Task requirements: Report how many lines in the data below hold the string "bucket". Nothing else should appear in the answer.

Input data:

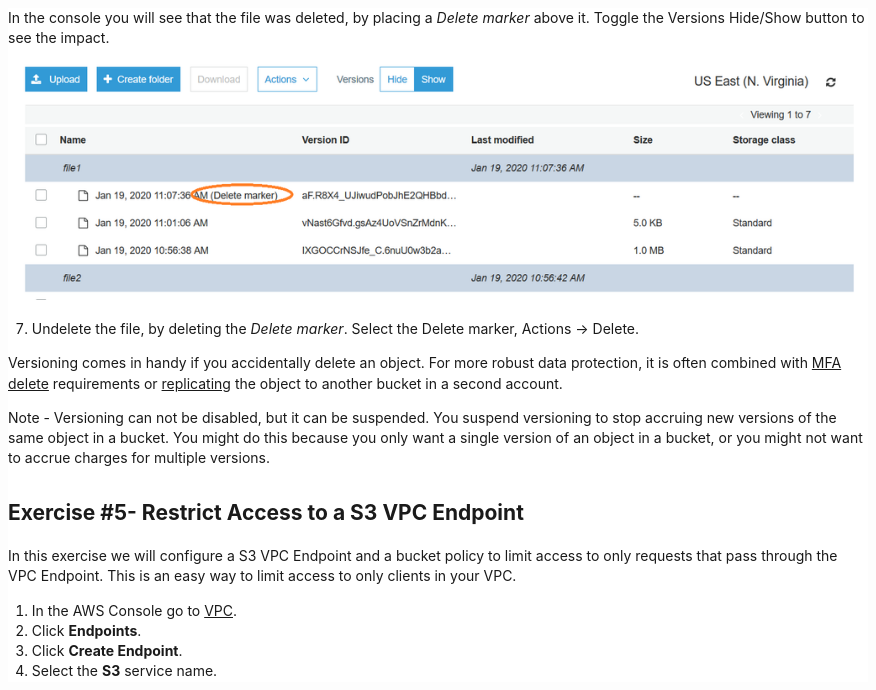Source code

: In the console you will see that the file was deleted, by placing a _Delete marker_ above it.  Toggle the Versions Hide/Show button to see the impact.

<div align="center">

![file versions](img/11.png)
</div>

7. Undelete the file, by deleting the _Delete marker_.  Select the Delete marker, Actions -> Delete.

Versioning comes in handy if you accidentally delete an object.  For more robust data protection, it is often combined with [MFA delete](https://docs.aws.amazon.com/AmazonS3/latest/dev/UsingMFADelete.html) requirements or  [replicating](https://docs.aws.amazon.com/AmazonS3/latest/dev/replication.html) the object to another bucket in a second account.

Note - Versioning can not be disabled, but it can be suspended.  You suspend versioning to stop accruing new versions of the same object in a bucket. You might do this because you only want a single version of an object in a bucket, or you might not want to accrue charges for multiple versions.

## Exercise #5- Restrict Access to a  S3 VPC Endpoint

In this exercise we will configure a S3 VPC Endpoint and a bucket policy to limit access to only requests that pass through the VPC Endpoint.  This is an easy way to limit access to only clients in your VPC.

1. In the AWS Console go to [VPC](https://console.aws.amazon.com/vpc/home?region=us-east-1#dashboard:).  
2. Click **Endpoints**.  
3. Click **Create Endpoint**.
4. Select the **S3** service name.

Exercise solution: 3